Split personality: new site online


It was long overdue, but we've finally completed the makeover of our website. You are reading this, so you've obviously seen the new site. Hope you like it. If you have any suggestions or comments, just let us know.

One of the major changes is a clearer distinction between our two main areas of specialization. We are one of the few translation agencies in the Netherlands that specialize in full game localization, with ample experience in all game genres, for all gaming platforms. But we also have a long history in business localization, entailing anything from software localization to the translation of documentation, websites, newsletters, etc.

By clearly defining these two areas on our website, we can offer more detailed information about our services to each of these industries. This is definitely a split personality that is meant to be.

New business and game challenges


In 2011, we've dealt with huge volumes of text, both for the software and hardware industry and the gaming industry.

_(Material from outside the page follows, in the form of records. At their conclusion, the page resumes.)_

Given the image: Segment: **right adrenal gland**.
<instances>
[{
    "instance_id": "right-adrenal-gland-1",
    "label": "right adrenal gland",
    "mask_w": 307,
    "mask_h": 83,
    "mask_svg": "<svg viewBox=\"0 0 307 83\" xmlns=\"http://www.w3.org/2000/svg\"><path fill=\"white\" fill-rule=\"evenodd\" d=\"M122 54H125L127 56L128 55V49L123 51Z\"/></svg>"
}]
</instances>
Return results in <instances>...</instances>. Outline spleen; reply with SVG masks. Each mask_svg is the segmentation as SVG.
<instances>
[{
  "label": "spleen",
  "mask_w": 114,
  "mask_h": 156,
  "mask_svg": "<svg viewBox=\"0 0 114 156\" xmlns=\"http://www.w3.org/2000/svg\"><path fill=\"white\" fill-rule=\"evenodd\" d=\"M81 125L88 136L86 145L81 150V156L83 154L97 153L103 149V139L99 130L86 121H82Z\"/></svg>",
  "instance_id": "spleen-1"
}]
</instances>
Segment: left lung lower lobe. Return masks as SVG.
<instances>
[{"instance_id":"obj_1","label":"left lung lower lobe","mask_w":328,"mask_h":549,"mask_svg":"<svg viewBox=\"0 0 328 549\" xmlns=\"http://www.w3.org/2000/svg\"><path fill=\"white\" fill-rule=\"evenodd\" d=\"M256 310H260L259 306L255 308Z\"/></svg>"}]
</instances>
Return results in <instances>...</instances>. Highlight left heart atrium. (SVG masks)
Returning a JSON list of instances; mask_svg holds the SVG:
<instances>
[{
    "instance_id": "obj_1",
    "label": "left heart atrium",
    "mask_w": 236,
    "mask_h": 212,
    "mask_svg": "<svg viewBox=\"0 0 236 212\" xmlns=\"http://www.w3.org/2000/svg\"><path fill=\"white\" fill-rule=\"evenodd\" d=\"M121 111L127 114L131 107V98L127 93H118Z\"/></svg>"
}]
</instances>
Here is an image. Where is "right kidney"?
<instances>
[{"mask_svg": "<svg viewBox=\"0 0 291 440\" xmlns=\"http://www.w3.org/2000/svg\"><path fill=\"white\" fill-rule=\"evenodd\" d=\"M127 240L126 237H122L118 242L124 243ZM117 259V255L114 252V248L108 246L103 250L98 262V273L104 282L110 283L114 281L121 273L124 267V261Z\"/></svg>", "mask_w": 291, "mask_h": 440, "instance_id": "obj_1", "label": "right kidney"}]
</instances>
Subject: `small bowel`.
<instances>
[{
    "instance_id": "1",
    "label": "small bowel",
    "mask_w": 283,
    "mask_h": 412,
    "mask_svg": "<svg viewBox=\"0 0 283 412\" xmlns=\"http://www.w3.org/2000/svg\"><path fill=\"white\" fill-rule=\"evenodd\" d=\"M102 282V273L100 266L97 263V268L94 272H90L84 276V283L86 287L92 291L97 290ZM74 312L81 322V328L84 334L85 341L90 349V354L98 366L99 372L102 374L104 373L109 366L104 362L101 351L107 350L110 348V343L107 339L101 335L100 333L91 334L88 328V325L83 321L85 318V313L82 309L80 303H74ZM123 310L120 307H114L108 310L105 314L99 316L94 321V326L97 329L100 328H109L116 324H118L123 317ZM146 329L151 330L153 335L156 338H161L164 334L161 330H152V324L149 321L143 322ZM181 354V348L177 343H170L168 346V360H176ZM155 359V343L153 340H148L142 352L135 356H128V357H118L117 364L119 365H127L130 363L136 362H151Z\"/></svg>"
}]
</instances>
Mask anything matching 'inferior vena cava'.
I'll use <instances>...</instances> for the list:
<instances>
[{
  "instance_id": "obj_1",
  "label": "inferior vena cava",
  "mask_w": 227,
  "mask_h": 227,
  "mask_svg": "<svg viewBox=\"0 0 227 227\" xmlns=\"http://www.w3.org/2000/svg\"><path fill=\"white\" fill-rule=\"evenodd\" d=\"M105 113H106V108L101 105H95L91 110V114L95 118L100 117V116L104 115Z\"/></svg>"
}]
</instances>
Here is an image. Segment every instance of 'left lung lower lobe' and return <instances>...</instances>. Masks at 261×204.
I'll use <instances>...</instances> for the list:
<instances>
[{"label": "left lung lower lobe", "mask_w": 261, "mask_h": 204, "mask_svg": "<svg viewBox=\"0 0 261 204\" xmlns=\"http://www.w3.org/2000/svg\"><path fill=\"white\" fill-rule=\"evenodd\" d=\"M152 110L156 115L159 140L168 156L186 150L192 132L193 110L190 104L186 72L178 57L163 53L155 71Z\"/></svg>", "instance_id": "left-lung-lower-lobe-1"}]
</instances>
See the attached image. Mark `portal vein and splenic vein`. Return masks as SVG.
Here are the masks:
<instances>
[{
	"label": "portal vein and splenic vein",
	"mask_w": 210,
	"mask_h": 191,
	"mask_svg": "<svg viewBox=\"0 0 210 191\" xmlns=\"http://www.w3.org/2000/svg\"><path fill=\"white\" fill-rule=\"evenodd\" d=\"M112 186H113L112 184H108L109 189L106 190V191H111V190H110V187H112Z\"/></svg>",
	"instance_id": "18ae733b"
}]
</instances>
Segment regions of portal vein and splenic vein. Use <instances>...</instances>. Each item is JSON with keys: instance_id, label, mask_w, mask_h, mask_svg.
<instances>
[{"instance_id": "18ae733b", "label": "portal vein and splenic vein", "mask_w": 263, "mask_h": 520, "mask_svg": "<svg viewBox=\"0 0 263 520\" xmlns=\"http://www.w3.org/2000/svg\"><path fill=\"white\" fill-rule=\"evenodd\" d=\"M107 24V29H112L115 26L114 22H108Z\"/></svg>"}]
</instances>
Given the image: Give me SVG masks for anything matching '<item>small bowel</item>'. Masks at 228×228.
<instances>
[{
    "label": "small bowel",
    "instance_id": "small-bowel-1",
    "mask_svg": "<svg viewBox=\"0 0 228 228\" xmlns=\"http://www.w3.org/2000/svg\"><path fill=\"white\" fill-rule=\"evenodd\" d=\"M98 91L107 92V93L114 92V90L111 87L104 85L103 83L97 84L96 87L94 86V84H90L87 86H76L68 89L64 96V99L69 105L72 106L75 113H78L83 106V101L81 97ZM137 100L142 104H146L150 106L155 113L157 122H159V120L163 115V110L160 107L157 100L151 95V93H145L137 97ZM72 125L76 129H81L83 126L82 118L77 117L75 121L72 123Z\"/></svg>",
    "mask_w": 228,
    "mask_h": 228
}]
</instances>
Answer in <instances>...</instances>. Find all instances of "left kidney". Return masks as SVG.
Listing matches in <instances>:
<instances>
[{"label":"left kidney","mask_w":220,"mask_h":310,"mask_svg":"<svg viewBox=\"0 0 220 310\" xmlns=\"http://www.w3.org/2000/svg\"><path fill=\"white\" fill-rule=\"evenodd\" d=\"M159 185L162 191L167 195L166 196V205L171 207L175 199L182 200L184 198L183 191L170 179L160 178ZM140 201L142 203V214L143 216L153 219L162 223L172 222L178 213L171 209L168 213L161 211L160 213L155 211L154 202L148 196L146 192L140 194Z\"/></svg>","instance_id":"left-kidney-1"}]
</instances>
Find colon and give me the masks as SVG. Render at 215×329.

On the business side, we worked on the latest Dutch versions of leading scanning solutions for document management, document imaging, and PDF creation. We also crossed new borders and are now localizing phone instructions into eight European languages.

We've been equally busy with challenging game localization. We completed work on major titles for AAA publishers (sorry, confidential), including a few that required full voice localization. Of course, we also continued working on our favorite EA franchises, wrapping both FIFA 12 and Need for Speed The Run.

To deal with increased volumes, we have expanded our linguistic teams with eager and experienced professionals. So we're ready for whatever 2012 may bring!

The Game Localization Handbook


If you're in the game localization business, this is probably not 'news' to you. The second edition of The Game Localization Handbook, written by Heather Maxwell Chandler and Stephanie O'Malley Deming, was published mid 2011.

Still, we believe it's worth mentioning this valuable and comprehensive reference work. In our day to day work, we often find that things would be so much easier if developpers had better understanding of the problems faced by translators during game localizaton. Translators often work without context, without game design docs, and without any information on where their translated texts will end up in a game. And all this with tight deadlines, of course ;-). 

Professional localizers have become very proficient at overcoming these limitations, but game localization would be far more efficient if developpers and publishers took localization needs into consideration earlier in the design process.

This book deals with all the complexities of game localization and explains best practises, pitfalls, common problems and solutions. This is a must-read to  increase the linguisitic quality of your localized games, while keeping your costs down and your time-to-market as short as possible. Sounds like a win-win situation to me.